All lines from the entries below that contain the string "removed" should be copied out.

(Data excerpts)
------------------------------------------------

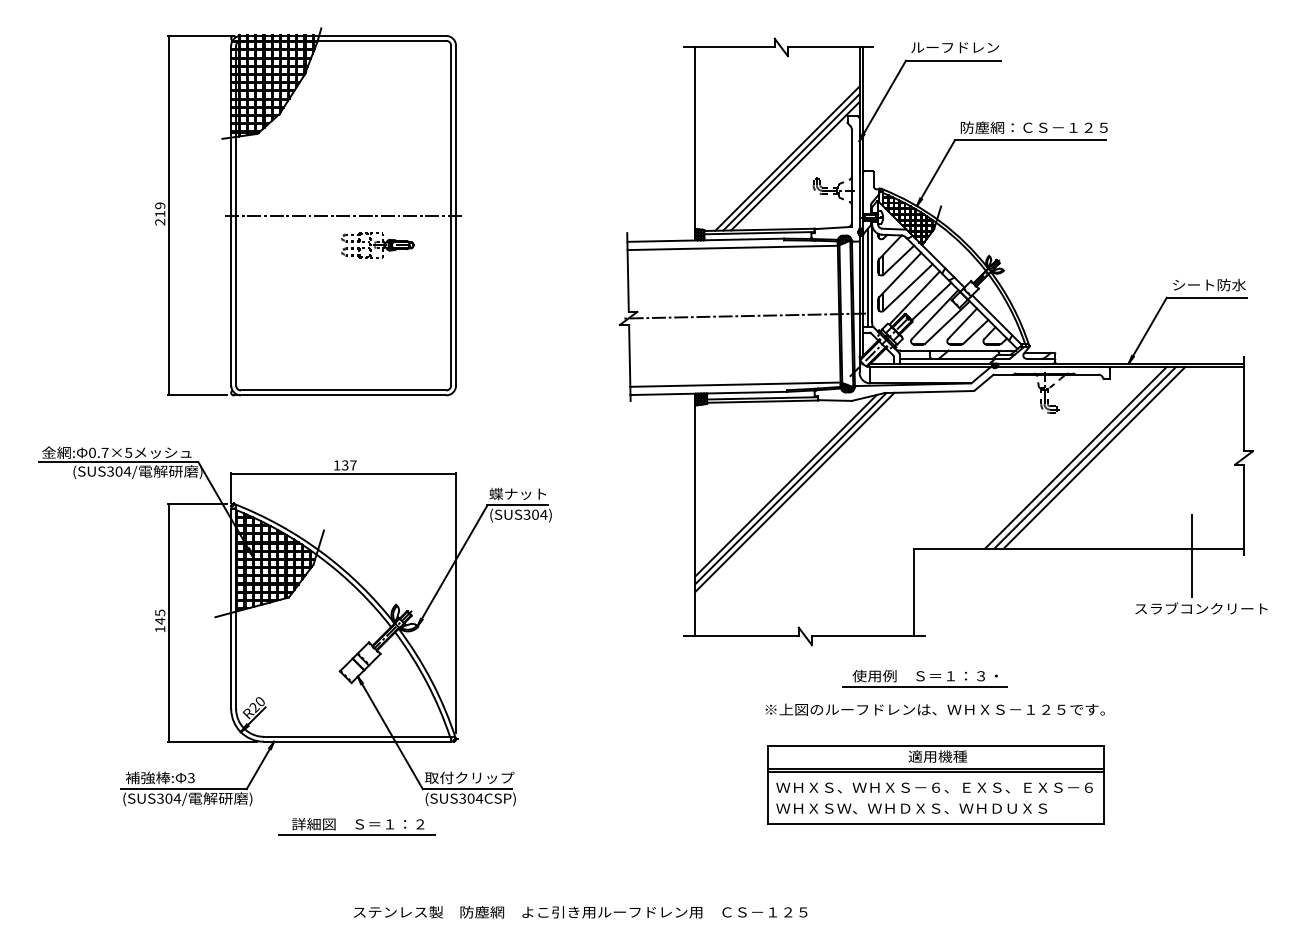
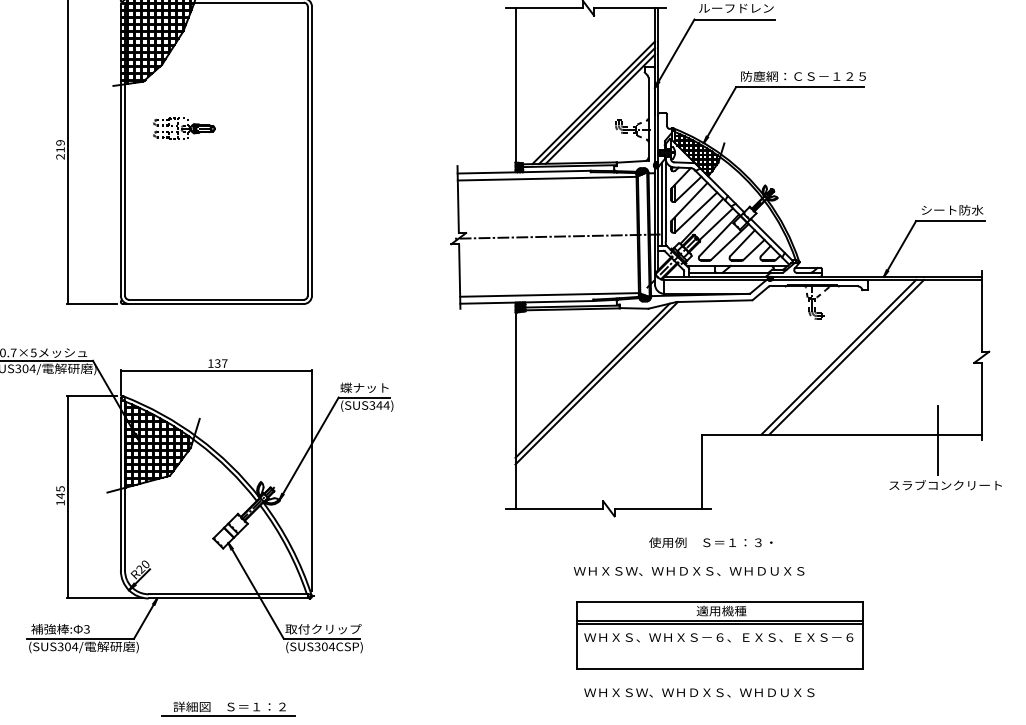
line: (344, 215) -> (217, 151), removed
part: (377, 245) -> (184, 129), moved
line: (1094, 457) -> (854, 356), removed
line: (794, 491) -> (599, 385), removed
text: (535, 514) -> (379, 405), (SUS304) -> (SUS344)
line: (925, 687) -> (711, 552), removed
text: (934, 709) -> (718, 571), ※上図のルーフドレンは、ＷＨＸＳ－１２５です。 -> ＷＨＸＳＷ、ＷＨＤＸＳ、ＷＨＤＵＸＳ
text: (911, 808) -> (699, 692), moved
part: (356, 826) -> (228, 708), moved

------------------------------------------------

• [Solution for this exercise]
line: (344, 215) -> (217, 151), removed
line: (1094, 457) -> (854, 356), removed
line: (794, 491) -> (599, 385), removed
line: (925, 687) -> (711, 552), removed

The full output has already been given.